Work request 1
Summarize the parameter pack thread in exactly two sentences.
Work request 2
Edit the part of the parameter pack thread that begins at the words "std::tuple<Pass<T, U>...> tuple1;" and stops after "has no constructors.", changing "deduction guide" to "user-defined deduction guide".
Work request 3
Answer these questions about the parameter pack thread.
(a) What instance of Test does the question try to create?
(b) According to the note in the answer, what does the declaration with template <template <typename P1, typename P2> class... T> mean?
(c) Which three class templates appear in the example instantiation of X?

Text block
Deducing template parameter types for each type in parameter pack

Question

Let's say I have a type

template <class T, class U>
class Pass
{
};

I want to make a class that will accept a list of Pass objects, each with arbitrary T and U and make 3 std::tuples.

Something like this:

template<template <typename P1, typename P2> class... T>
    class Test
    {
    public:
        Test(T<P1, P2>... passes) {}

        std::tuple<T<P1, P2>...> tuple1;
        std::tuple<P1...> tuple2;
        std::tuple<P2...> tuple3;
    };

And then create an instance:

Test t{ Pass<int, float>(), Pass<int, int>(), Pass<std::string, float>() };

Is it possible?

Answer 1

Yes:

template <typename... >
struct Test;

template <typename... T, typename... U>
struct Test<Pass<T, U>...>
{
    Test(Pass<T, U>...);

    std::tuple<Pass<T, U>...> tuple1;
    std::tuple<T...> tuple2;
    std::tuple<U...> tuple3;
};

template <typename... T, typename... U>
Test(Pass<T, U>...) -> Test<Pass<T, U>...>;

We need the deduction guide here because class template argument deduction only implicitly considers the primary template's constructors and the primary in this case has no constructors.

---

Note that this declaration:

template <template <typename P1, typename P2> class... T>
struct X { };

Means the same thing as this declaration:

template <template <typename, typename> class... T>
struct X { };

Which means a parameter pack of binary class templates - not specific types. Such a class template might be instantiated with:

X<Pass, std::pair, std::vector> x;

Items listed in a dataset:
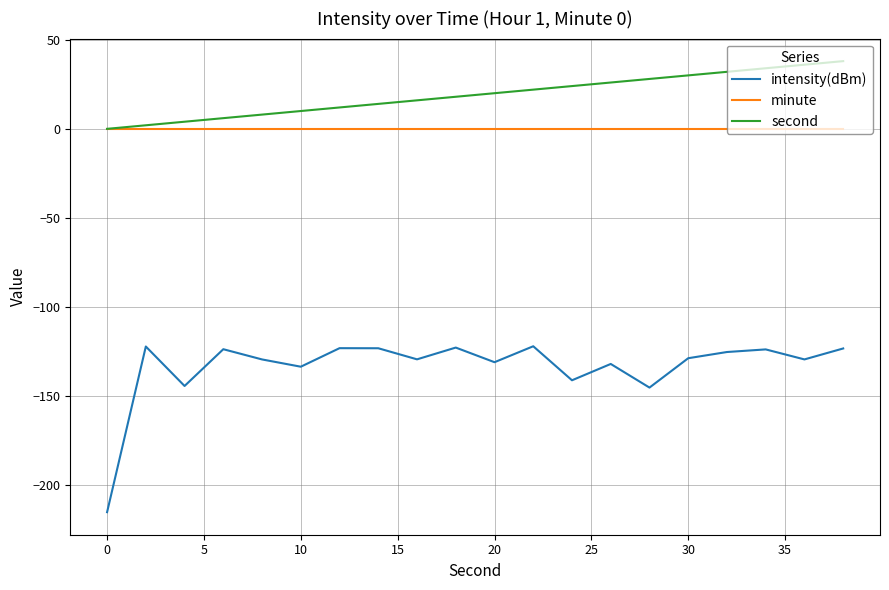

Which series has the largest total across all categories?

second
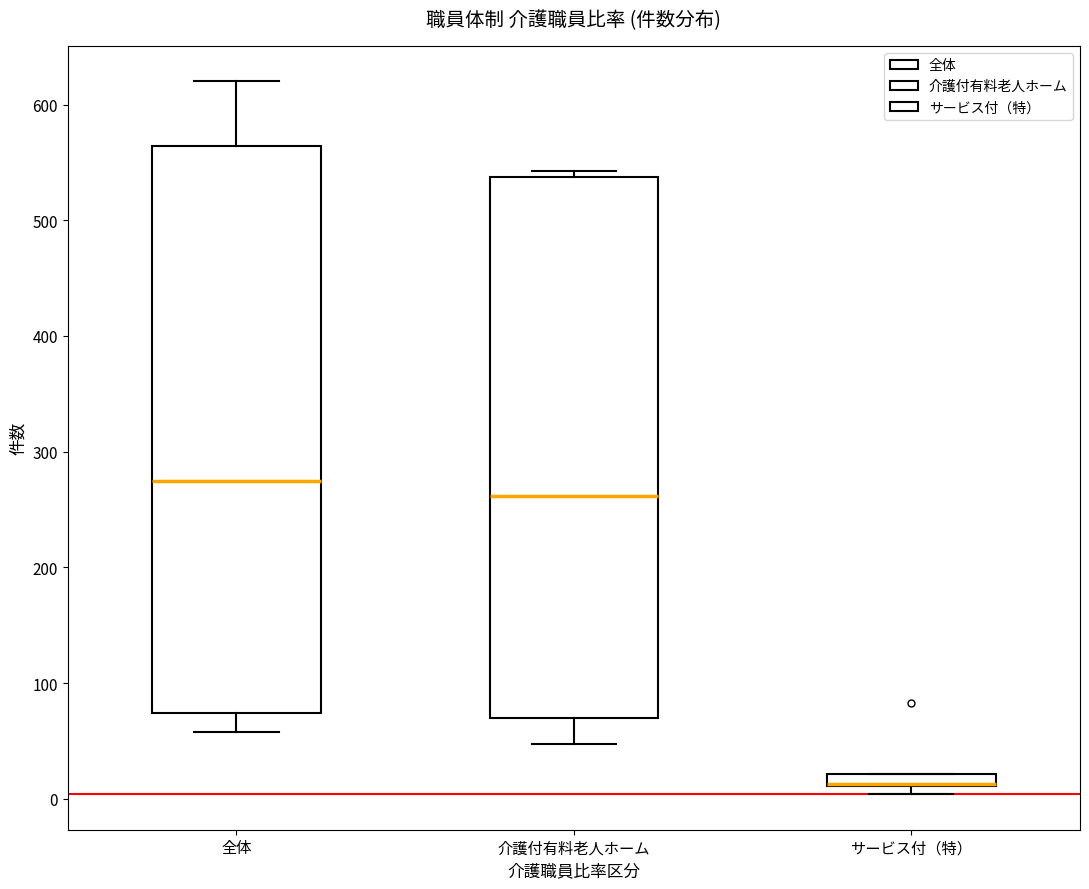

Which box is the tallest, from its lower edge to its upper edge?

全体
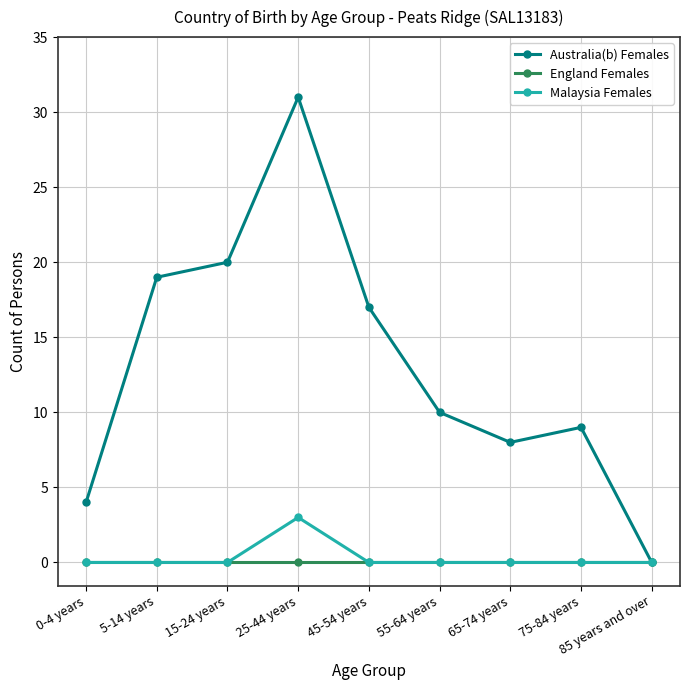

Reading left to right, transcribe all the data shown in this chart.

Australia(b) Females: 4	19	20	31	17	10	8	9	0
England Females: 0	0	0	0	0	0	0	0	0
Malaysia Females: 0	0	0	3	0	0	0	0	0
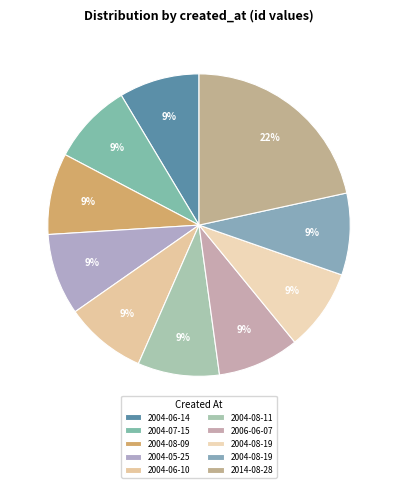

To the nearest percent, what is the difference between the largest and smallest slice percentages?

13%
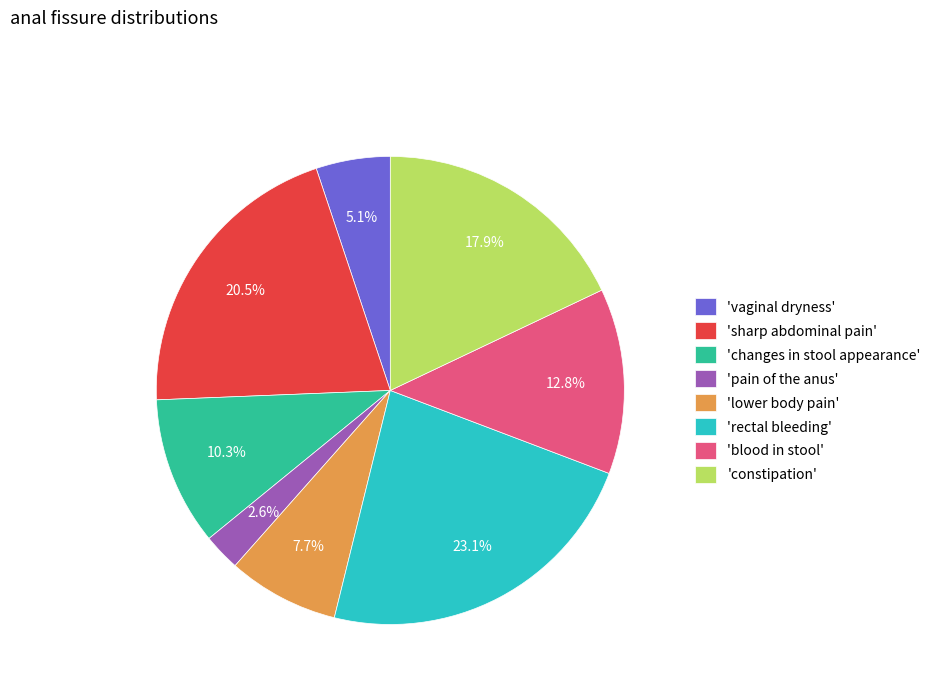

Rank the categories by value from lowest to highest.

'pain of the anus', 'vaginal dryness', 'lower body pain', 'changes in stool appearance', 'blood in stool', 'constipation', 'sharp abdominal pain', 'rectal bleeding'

Exercise solution 1
The question asks whether a class can accept a list of Pass objects, each with arbitrary T and U, and build three std::tuples from them. The answer says yes: it partially specializes Test on Pass<T, U>... and adds a deduction guide, since class template argument deduction only implicitly considers the primary template's constructors and the primary template here has none.

Exercise solution 2
std::tuple<Pass<T, U>...> tuple1;
    std::tuple<T...> tuple2;
    std::tuple<U...> tuple3;
};

template <typename... T, typename... U>
Test(Pass<T, U>...) -> Test<Pass<T, U>...>;

We need the user-defined deduction guide here because class template argument deduction only implicitly considers the primary template's constructors and the primary in this case has no constructors.

Exercise solution 3
(a) Test t{ Pass<int, float>(), Pass<int, int>(), Pass<std::string, float>() };
(b) It means a parameter pack of binary class templates, not specific types.
(c) Pass, std::pair and std::vector.